Dataset content ::
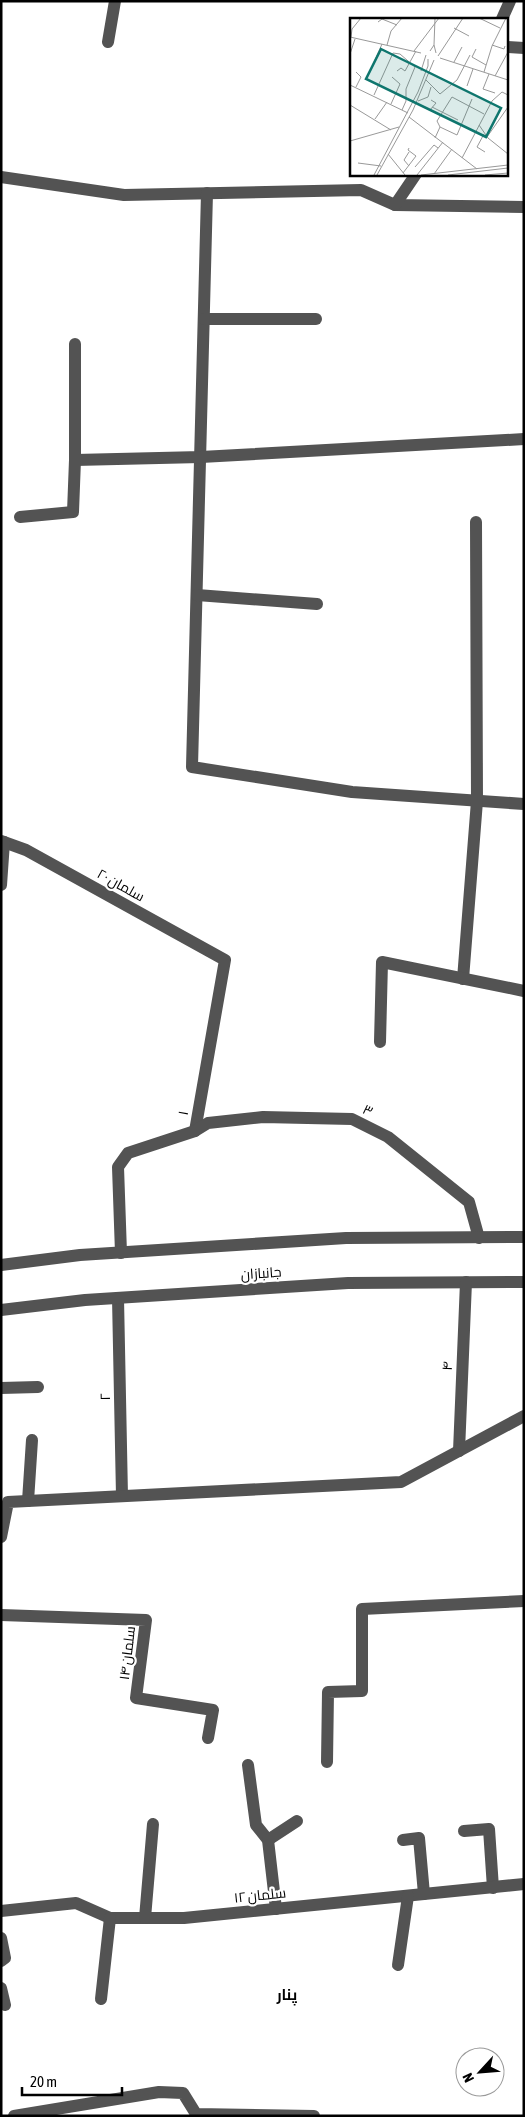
<svg xmlns="http://www.w3.org/2000/svg" width="525" height="2117" viewBox="0 0 525 2117" font-family="'Asap Condensed',Cairo,sans-serif">
<style>
.lines{fill:none;stroke-linecap:round;stroke-linejoin:round}
.minor{stroke:#535353;stroke-width:12}
.labels{text-anchor:middle;dominant-baseline:central;stroke-width:4.5;stroke-linejoin:round;paint-order:stroke}
.street-label{font-size:14px;fill:#000;stroke:#fff}
.neighbourhood-label{font-size:15px;font-weight:bold;fill:#000;stroke:#fff}
.inset-road{fill:none;stroke:#999;stroke-width:1}
.view{fill:#0f766e;fill-opacity:0.15;stroke:#0f766e;stroke-width:2.5}
.inset-edge{fill:none;stroke:#000;stroke-width:2.5}
</style>
<rect width="100%" height="100%" fill="#fff"/>
<g class="lines">
<g class="minor">
<path d="M502 19 510 1"/>
<path d="M108 42 115 1"/>
<path d="M506 47 524 48"/>
<path d="M1 177 124 195 361 190 395 205 524 207"/>
<path d="M207 193 192 767 352 792 524 804"/>
<path d="M395 205 416 174"/>
<path d="M204 319H316"/>
<path d="M75 460 201 457 524 439"/>
<path d="M20 517 73 512 75 460V344"/>
<path d="M197 595 317 604"/>
<path d="M1 841 26 850 225 960 195 1131"/>
<path d="M1 885 4 842"/>
<path d="M463 979 477 801 476 522"/>
<path d="M380 1042 382 962 524 991"/>
<path d="M121 1253 118 1167 128 1153 195 1131 208 1123 263 1117 352 1119 388 1137 469 1202 479 1238"/>
<path d="M1 1265 80 1255 346 1238 524 1237"/>
<path d="M118 1298 122 1496"/>
<path d="M1 1310 85 1300 348 1283 524 1282"/>
<path d="M1 1388 38 1387"/>
<path d="M459 1451 466 1282"/>
<path d="M28 1501 32 1440"/>
<path d="M1 1537 8 1502 401 1482 524 1416"/>
<path d="M1 1615 146 1620 136 1698 213 1710 208 1738"/>
<path d="M327 1762 328 1692 362 1691V1609L524 1601"/>
<path d="M248 1765 256 1825 268 1840 276 1909"/>
<path d="M464 1831 489 1829 493 1888"/>
<path d="M268 1840 297 1821"/>
<path d="M403 1840 419 1838 424 1894"/>
<path d="M1 1911 76 1903 110 1918H184L524 1884"/>
<path d="M145 1918 153 1824"/>
<path d="M1 1938 5 1958 1 1961"/>
<path d="M398 1965 408 1896"/>
<path d="M1 1988 5 2005"/>
<path d="M101 1999 110 1918"/>
<path d="M14 2116 159 2092 183 2093 196 2114 314 2116"/>
</g>
</g>
<g class="labels">
<g class="street-label">
<text transform="translate(121 885) rotate(29)">سلمان ۲۰</text>
<text transform="translate(368 1110) rotate(26)">۳</text>
<text transform="translate(183 1113) rotate(-80)">۱</text>
<text transform="translate(261 1273) rotate(-4)">جانبازان</text>
<text transform="translate(447 1366) rotate(-88)">۴</text>
<text transform="translate(105 1397) rotate(-91)">۲</text>
<text transform="translate(127 1653) rotate(-83)">سلمان ۱۴</text>
<text transform="translate(260 1895) rotate(-6)">سلمان ۱۲</text>
</g>
<g class="neighbourhood-label">
<text x="287" y="1994">پنار</text>
</g>
</g>
<g transform="translate(350 18)">
<rect width="158" height="158" fill="#fff"/>
<path class="inset-road" d="M129 0 150 10M28 4 32 1 47 7M104 10 119 18M0 19 71 35M1 19 2 11 11 0M37 27 41 13 52 0M84 27 85 0M142 27 154 31 155 28M126 31 122 39 136 47M64 33 89 0M80 33 84 27 86 35M0 36 5 21M88 38 113 0M90 40 158 62M104 44 112 29M21 51 32 26M47 53 51 50 55 53 66 33M71 53 76 37M6 54 11 59 6 69M134 54 142 28 156 0M139 56 133 71 145 75M145 58 158 34M76 62 90 76 107 62 120 37M0 67 58 95M117 68 123 51M24 77 43 35 50 36 65 49 56 71V83L52 92M81 82 86 85 80 92 82 94M68 83 78 79 81 69M41 86 50 66 42 59M0 87 41 112M82 89 108 102M59 99 127 151M25 101 37 84M129 107 138 120 158 136M90 109 107 117M134 116 127 129 135 134M107 117 122 81M137 119 158 89M85 120 90 109 87 103 102 79 134 96M0 123 49 109M38 136 55 157M112 140 142 83 152 74 158 77M8 145 31 148M59 148 54 142 59 134M65 149 84 127 88 130M53 155 66 138 58 132 59 130M84 156 102 131M24 157 68 74 78 48V41M27 157 63 92 84 42M67 157 93 124M71 157 158 147M98 157 158 150M135 157 158 155"/>
<path class="view" d="M31 31 151 90 136 119 16 61Z"/>
<rect width="158" height="158" class="inset-edge"/>
</g>
<rect width="525" height="2117" fill="none" stroke="#000000" stroke-width="5"/>
<g transform="translate(480 2072) rotate(244)"><circle r="24" fill="#ffffff" stroke="#999999"/>
<path d="M0-4L9 19L0 12L-9 19Z" fill="#000000"/>
<text y="-8" font-size="14" font-weight="bold" text-anchor="middle" fill="#000000">N</text>
</g>
<path d="M22 2087v8h100v-8" fill="none" stroke="#000000" stroke-width="2.5"/>
<text x="30" y="2087" font-size="15" fill="#000000" stroke="#ffffff" stroke-width="4" paint-order="stroke">20 m</text>
</svg>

Task :: In the records above, locate each line with the word "ffffff". Copy all such lines.

Solution for this task ::
<g transform="translate(480 2072) rotate(244)"><circle r="24" fill="#ffffff" stroke="#999999"/>
<text x="30" y="2087" font-size="15" fill="#000000" stroke="#ffffff" stroke-width="4" paint-order="stroke">20 m</text>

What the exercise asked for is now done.